* Trecho da página:
Nota: (*) Foram identificados 16 temas no interior dos dossiês não relacionados ao ensino de Sociologia. Fonte: Elaboração própria.Havíamos indicado a hipótese de que o ano de 2007 teria sido palco das primeiras aparições da temática como dossiê em periódico acadêmico por conta das disputas legalistas em torno da obrigatoriedade da Sociologia como componente curricular do Ensino Médio daquele período. Observando os temas dos artigos dos dois primeiros dossiês, do ano de 2007, notaremos que, dentre os 20 trabalhos sobre o ensino de Sociologia, predominou artigos (7) que tratavam sobre a história e a institucionalização da Sociologia; o que fortalece nossa hipótese de que a luta pela obrigatoriedade da Sociologia teria influenciado a produção os dois primeiros dossiês lançados um ano antes da Sociologia tornar-se obrigatória no Ensino Médio brasileiro. A centralidade da preocupação com institucionalização da Sociologia escolar se estendeu por todo o período. Contudo, se dividirmos o período analisado em duas partes (2007-2011 e 2012 a 2017) vamos notar que no primeiro período a temática “História e a Institucionalização da Sociologia escolar” representou 34,2% dos artigos publicados nos dossiês. Todos os dossiês desse primeiro período tiveram, ao menos, um artigo tratando da institucionalização da Sociologia escolar. Já no segundo período, essa representação reduz para 22,4% dos artigos contidos nos dossiês.

* Material fornecido:
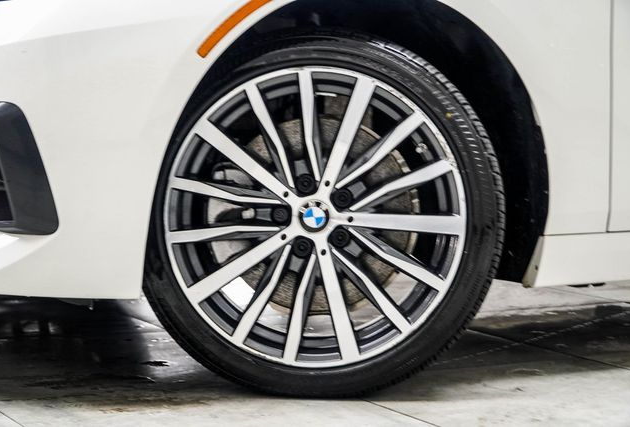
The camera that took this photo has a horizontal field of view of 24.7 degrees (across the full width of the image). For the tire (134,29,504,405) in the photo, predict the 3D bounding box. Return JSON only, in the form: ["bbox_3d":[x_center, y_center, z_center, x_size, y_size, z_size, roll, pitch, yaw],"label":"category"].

* Sua tarefa:
Você pode reescrever em forma de lista o parágrafo do trecho sobre o ensino de Sociologia que começa com "Havíamos indicado a hipótese", mantendo seus fatos principais? Este material provém de uma fonte diferente da do trecho.

* Resultado do exercício:
- Hipótese: os primeiros dossiês sobre o tema em periódicos acadêmicos surgiram em 2007 devido às disputas legais sobre a obrigatoriedade da Sociologia no Ensino Médio.
- Nos dois primeiros dossiês, de 2007, predominaram artigos sobre história e institucionalização da Sociologia (7 de 20 trabalhos sobre seu ensino).
- Isso reforça a hipótese de que a luta pela obrigatoriedade influenciou esses dossiês, lançados um ano antes de a Sociologia se tornar obrigatória.
- A preocupação com a institucionalização da Sociologia escolar manteve-se central durante todo o período.
- De 2007 a 2011, o tema representou 34,2% dos artigos dos dossiês, e todos os dossiês tiveram ao menos um artigo sobre ele.
- De 2012 a 2017, essa proporção caiu para 22,4%.